それに対して奴隷達が白い布を纏っているのは、いわば、悪魔(貴族達)に身を売っても魂までは売るなということ。心の白きを忘れず、世の汚れを知りながらも、自らはその色に染まらぬようにという願いが込められている。
神は白い布を纏っているだろう?プレタリアもそう。
人は、生まれながらにして善悪を決められているわけじゃないよね。だから、赤子を取り上げる時なんかは、白い布が使われる。人は生まれた時は、皆神の子なんだ。それでも、貴族らは黒い布を纏い続ける。長い年月欲望のままに生きてきた罪があるからだ。
そうとは知らず、白い布を纏う下層民達を蔑み、黒を貴の象徴とするーーー全く、無知も良いもんだね」
僕は自分の服の黒色が目に入って嫌になった。僕も、その血を継いでいる。長い年月をかけて溶かされた罪の血が僕にも流れているのだと思うとぞっとした。
僕もいつかは悪魔に魂を売るのだろうか。それとも、知らずして、もう売ってしまっているのだろうか。
リイの身分が高いにも関わらず白い布を纏う勇気に僕はただ立ち尽くすしかなかった。あくまでも僕は、貴族という身分があるし、家系のこともあるので、白を着るのを避けてきた。白は下層民が着る物だから…どこかでそう思っていたのかと思うと、自分で自分が許せなくなる。
だったら国家を変えようというこの計画も全て、実は僕のためでしかなくて、皆のためという偽善を掲げ、皆を巻き込んで…。
それなら、ロベルトに裏切られたとしても、仕方なかったのかもしれない。彼はーーー理由は知らないが、僕の父親に酷く恨みを持っているらしい。
なら、計画に同意したふりをして僕を暗殺しようとしたのも納得がいく。彼は頭がいい。
僕が独断で王宮へ忍び込むことを決断し、それをロベルトが止めようとしたが兵士らに見つかり刺殺された…など、いくらでも話は作れる。また、もしロベルトが疑われ、打ち首になったとしても…彼は恨みを晴らせたのだから、一層本望かもしれない。復讐とはそういうものだ。
「ご、ごめん。そんなに思い悩むとは思わなくて」
僕があまりに黙っているものだから、リイは心配してくれたが、僕は首を横に振るだけで何も答えられなかった。
「さっきも言ったけどね、全ての人がそうって訳じゃないんだよ」
今ではそのリイの慰めの言葉でさえも、なんの意味も持たない、薄っぺらい表面だけの言葉に聞こえた。
「…僕は、裏切られたんだ。こんなだから……信頼できると思っていた相手に。僕は本当に大馬鹿者だ」
僕がふてくされて言うと、レイは真っ直ぐに言った。
「それは多分、違う」
彼の銀色の瞳が、今少しばかり黄色がかって見えた。きっと電灯の光が反射したためだろう。

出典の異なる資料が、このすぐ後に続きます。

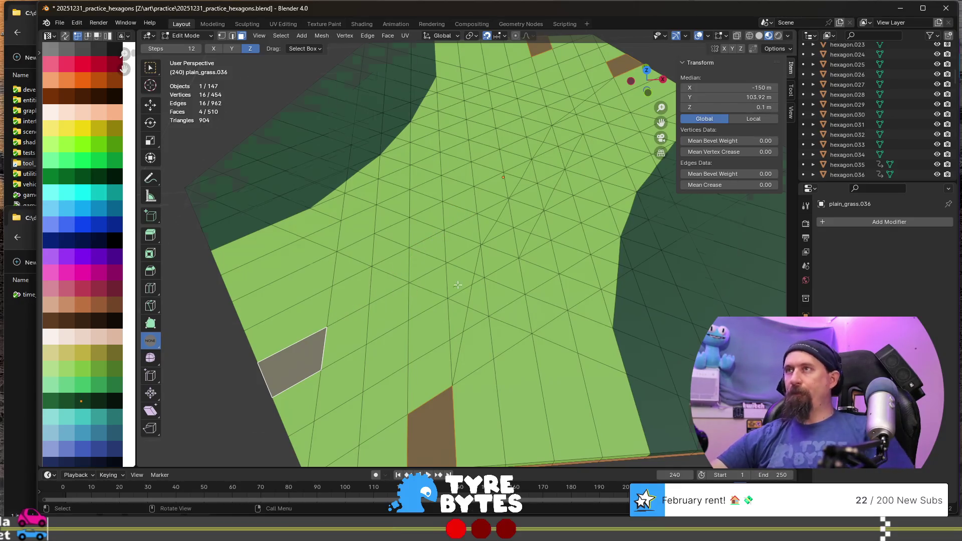
scroll(458, 284, down, 3)
Merge the whole mesh's overlapping vertices by distance.
key(a)
key(m)
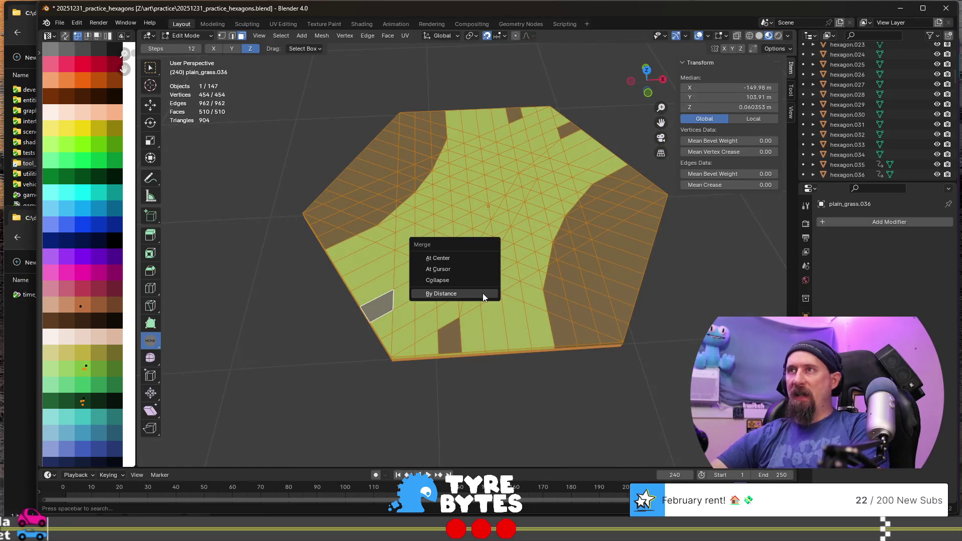
click(483, 293)
scroll(482, 293, up, 5)
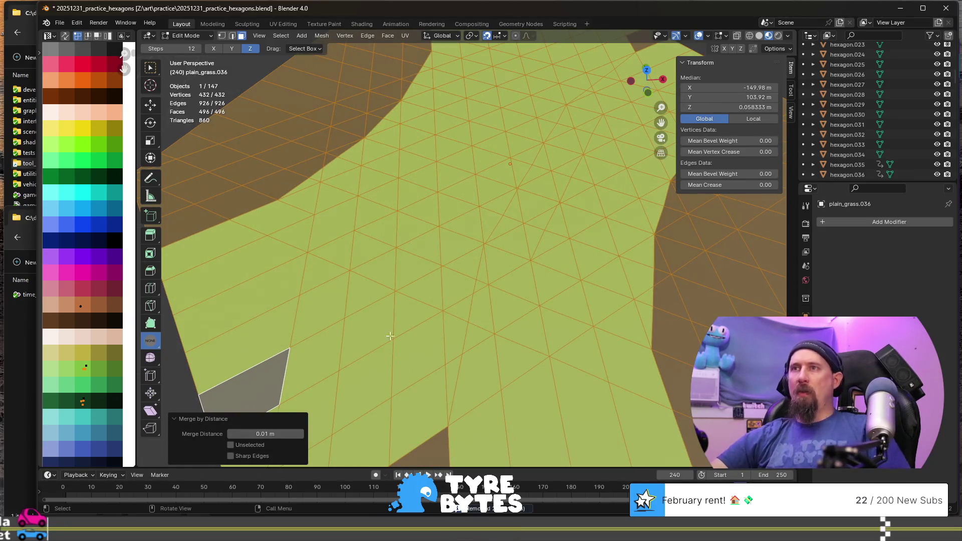
Knife-cut from the lower-left quad face's corner toward the tile's upper right.
click(304, 332)
key(k)
click(290, 347)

でも、その時僕は、レイの瞳の中に強い意志を持って一輪の花が咲いたように見えた。
「本当に、それは君の信頼している者だったのかい?見間違いの可能性は?…人の記憶なんて、曖昧なものだよ。あまり、過信しない方がいい。何せ、君のいた所はあの惑いの地下道だったのだから」
その時、ボーンボーンと何処からか柱時計が大きな音を立ててなるのが聞こえた。
「あと1時間で夜明けだ」
「もう夜明けなのか?」
「ああ、君はよく眠っていたからね。君は家へ帰ったほうがいい。きっと、確かめたいことがあるはずだ」
部屋へ戻ってくると、リイは指を鳴らして、召使いをよこした。
「ごめんね、僕はここから出られないんだ」
送り側、リイは寂しげに言った。
「また、会えるかな?」
「わからない。だけど、君が本気で国を変えようとするとき、僕は力になるよ」
部屋を出て廊下を抜けていくと、長い廊下の先に人が何人も乗れそうな大きな箱があった。
「こちらにお乗りください。私はここで引き上げますので」
「これは?」
「エレベーターというものです。ロープで巻き上げることにより、上へ上ることができます」
僕は今まで見たことのない乗り物に戸惑いながらも、不安定な箱に足を踏み入れた。
「本当に、大丈夫なんだろうな?」
「ええ。皆さんいつもこれを利用しておりますので」
「お前は来ないのか?」
「申し訳ございません、人手が足りないもので。ご安心ください、上に迎えを呼んでおります」
そう言うと、召使いは横にある錆びきった巻上げ機を巻いた。